----- QUOTED PASSAGE -----

I stumbled across a website that contains archives of old comic books, and I took advantage of the situation to learn more about Nightcrawler of the X-Men. Learning about his origins, I realized there were some interesting parallels between his origins and those of Erik, the Phantom of the Opera (and phantom of this blog for as frequently as he manages to insert himself into posts).

To make a long story short, Kurt spent most of his childhood as a sideshow performer at a circus–a lot like Erik did. They also experienced similar treatments of hatred and fear, and both escaped as soon as they got the chance. Where they differ, however, is how they reacted to their situations. We all know what happened to Erik–he turned his back on the world and became an insane, homicidal psychopath. Kurt, however, chose to forgive and not lose hope in humanity.

----- INFORMATION GIVEN -----

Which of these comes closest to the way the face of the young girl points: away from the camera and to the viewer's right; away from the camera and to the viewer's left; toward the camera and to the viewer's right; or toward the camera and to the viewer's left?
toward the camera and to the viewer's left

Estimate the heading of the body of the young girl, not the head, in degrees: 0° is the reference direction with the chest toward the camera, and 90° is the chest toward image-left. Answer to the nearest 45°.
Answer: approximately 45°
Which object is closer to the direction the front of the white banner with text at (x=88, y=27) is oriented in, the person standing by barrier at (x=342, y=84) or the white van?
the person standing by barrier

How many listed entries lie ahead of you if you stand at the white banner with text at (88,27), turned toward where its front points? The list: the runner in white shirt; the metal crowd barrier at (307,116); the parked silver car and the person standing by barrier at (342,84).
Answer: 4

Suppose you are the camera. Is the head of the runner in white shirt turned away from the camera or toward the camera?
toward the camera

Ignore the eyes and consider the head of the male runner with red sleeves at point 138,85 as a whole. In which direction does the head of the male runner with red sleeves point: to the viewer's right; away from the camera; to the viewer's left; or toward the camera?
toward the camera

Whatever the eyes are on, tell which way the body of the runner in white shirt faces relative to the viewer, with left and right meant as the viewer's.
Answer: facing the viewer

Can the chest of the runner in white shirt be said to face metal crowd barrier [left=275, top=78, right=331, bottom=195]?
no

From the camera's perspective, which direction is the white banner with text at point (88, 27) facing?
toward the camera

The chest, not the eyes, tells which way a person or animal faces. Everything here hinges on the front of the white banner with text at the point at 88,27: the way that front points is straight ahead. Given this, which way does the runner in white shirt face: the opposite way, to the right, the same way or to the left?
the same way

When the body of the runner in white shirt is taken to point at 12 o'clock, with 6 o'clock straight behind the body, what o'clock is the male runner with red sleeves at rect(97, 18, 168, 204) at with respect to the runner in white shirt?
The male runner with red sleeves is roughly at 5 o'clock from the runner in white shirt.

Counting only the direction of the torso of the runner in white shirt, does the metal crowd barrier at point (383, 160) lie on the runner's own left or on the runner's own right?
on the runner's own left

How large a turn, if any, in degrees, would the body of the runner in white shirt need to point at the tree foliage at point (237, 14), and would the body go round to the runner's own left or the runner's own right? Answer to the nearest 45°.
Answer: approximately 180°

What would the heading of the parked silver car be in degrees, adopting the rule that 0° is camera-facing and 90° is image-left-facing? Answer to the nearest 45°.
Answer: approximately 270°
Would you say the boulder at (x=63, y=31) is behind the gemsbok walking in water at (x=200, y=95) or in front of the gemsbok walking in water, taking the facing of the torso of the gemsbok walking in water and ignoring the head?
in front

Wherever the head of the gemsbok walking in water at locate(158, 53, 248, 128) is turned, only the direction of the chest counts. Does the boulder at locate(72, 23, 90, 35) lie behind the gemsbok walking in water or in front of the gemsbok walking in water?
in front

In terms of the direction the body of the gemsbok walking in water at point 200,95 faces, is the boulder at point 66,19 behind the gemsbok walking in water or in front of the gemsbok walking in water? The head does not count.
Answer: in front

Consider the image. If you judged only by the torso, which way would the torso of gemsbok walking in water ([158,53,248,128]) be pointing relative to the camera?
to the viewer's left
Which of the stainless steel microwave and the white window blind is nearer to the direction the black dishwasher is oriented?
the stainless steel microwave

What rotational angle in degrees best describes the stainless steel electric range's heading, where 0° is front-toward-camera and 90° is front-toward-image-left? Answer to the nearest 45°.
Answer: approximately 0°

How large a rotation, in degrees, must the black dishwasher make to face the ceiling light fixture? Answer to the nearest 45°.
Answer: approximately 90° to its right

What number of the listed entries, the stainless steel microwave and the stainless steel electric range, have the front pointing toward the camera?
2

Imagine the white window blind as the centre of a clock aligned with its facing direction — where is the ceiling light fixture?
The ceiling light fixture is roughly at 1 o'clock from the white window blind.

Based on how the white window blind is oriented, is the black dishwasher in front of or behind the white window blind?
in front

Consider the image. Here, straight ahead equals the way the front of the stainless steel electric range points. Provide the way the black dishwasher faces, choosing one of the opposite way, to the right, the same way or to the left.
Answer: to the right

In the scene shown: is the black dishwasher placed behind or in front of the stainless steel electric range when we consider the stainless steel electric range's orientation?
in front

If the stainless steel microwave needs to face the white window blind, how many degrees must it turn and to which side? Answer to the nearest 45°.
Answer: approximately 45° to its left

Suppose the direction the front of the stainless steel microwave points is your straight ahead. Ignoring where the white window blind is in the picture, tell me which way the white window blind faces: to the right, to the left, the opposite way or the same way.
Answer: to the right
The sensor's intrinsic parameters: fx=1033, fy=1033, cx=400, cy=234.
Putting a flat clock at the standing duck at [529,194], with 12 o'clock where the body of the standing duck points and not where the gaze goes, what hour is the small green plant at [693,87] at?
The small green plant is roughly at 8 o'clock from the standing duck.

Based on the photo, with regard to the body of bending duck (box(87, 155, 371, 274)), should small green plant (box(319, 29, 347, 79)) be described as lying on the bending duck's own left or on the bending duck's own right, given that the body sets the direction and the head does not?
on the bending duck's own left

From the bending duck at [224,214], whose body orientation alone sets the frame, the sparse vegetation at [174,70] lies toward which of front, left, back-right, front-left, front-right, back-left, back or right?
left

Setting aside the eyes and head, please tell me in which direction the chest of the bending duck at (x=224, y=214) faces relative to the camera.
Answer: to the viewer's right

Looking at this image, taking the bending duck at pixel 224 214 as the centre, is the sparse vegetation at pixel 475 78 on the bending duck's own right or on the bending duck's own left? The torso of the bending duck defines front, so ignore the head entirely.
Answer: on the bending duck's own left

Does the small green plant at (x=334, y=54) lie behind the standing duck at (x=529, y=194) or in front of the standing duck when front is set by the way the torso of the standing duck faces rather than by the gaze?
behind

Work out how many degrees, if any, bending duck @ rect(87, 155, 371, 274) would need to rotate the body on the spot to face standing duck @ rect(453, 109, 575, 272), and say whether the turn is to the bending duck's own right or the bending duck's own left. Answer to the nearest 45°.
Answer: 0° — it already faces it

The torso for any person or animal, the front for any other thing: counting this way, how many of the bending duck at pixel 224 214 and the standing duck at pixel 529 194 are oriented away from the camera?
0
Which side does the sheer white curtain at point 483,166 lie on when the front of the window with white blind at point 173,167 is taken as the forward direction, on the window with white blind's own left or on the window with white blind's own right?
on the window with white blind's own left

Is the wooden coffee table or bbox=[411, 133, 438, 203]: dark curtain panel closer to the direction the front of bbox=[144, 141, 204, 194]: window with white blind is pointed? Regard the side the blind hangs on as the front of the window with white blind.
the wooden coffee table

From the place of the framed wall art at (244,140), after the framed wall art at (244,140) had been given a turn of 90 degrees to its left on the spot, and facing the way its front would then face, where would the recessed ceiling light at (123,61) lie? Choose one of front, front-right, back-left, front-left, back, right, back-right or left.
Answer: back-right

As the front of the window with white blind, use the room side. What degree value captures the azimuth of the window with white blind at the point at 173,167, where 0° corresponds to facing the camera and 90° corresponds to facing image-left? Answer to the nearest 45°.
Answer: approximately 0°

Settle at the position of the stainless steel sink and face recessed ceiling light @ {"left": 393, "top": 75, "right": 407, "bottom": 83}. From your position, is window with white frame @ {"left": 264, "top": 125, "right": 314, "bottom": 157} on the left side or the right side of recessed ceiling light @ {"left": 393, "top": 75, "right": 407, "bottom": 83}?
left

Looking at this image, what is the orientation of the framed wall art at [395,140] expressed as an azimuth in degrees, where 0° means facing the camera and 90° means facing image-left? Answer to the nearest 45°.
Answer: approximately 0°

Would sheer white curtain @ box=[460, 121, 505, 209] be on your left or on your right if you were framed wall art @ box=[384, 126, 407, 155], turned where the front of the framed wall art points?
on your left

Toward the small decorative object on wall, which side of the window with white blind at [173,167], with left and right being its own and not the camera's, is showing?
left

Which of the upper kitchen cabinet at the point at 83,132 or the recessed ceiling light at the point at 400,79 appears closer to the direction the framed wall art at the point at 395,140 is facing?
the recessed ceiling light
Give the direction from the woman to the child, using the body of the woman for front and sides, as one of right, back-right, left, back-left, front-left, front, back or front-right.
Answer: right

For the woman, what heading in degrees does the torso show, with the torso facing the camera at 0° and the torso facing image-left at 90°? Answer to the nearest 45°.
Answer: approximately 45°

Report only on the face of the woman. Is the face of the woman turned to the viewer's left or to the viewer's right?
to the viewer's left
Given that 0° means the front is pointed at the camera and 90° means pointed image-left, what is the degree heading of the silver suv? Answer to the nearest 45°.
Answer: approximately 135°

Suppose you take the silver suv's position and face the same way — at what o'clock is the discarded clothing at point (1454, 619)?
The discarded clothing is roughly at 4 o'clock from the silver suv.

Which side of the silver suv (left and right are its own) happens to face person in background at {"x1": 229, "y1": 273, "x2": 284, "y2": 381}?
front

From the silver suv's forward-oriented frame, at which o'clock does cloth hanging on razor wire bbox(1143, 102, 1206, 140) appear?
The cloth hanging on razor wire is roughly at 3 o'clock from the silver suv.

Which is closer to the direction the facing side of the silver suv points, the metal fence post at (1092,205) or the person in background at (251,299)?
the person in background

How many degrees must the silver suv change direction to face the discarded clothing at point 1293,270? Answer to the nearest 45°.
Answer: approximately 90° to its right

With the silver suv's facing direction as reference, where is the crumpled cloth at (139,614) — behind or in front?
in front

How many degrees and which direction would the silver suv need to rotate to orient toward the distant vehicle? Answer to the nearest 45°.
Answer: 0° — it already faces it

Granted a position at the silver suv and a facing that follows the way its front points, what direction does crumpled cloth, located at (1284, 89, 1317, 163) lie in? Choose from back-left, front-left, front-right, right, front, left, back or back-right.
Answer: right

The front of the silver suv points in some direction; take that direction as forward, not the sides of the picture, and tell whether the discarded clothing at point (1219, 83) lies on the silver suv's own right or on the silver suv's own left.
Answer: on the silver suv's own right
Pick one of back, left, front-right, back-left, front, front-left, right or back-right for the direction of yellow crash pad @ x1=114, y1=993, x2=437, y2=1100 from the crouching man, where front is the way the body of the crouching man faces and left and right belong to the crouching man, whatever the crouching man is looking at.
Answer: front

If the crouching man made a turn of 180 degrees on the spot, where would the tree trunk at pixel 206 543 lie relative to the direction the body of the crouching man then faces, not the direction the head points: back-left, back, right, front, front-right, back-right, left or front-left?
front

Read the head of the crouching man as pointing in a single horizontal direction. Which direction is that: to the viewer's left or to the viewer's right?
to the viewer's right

-----

ACTIVITY 1: Reproduce the blog post on Nightcrawler and the Phantom of the Opera, from "I stumbled across" down to "hope in humanity.".
ACTIVITY 2: Continue the blog post comparing Nightcrawler with the Phantom of the Opera from where it stops.

YOUR RESPONSE 1:
I stumbled across a website that contains archives of old comic books, and I took advantage of the situation to learn more about Nightcrawler of the X-Men. Learning about his origins, I realized there were some interesting parallels between his origins and those of Erik, the Phantom of the Opera (and phantom of this blog for as frequently as he manages to insert himself into posts).

To make a long story short, Kurt spent most of his childhood as a sideshow performer at a circus–a lot like Erik did. They also experienced similar treatments of hatred and fear, and both escaped as soon as they got the chance. Where they differ, however, is how they reacted to their situations. We all know what happened to Erik–he turned his back on the world and became an insane, homicidal psychopath. Kurt, however, chose to forgive and not lose hope in humanity.

YOUR RESPONSE 2:
That decision really impressed me. I knew he was one of the good guys because of X-Men United, but when I was reading his story, I really felt that I was reading the origin of a villain. But that wasn’t what he chose to be. So I found his story extremely fascinating when compared to Erik’s; although they both suffered similar misfortunes as children, they reacted to that misfortune in drastically different ways.

I also feel a little less sorry for Erik now. My reaction to him was similar to what Christine and the Persian felt for him, loathing mixed with pity. But now that I know that Kurt had an almost identical childhood and yet did not become an insane, homicidal psychopath, I’m like…sorry, Erik. You had a choice, buddy, and this was what you chose to be.

But at least he achieved a redemption of sorts and probably made it as far as Literary Purgatory.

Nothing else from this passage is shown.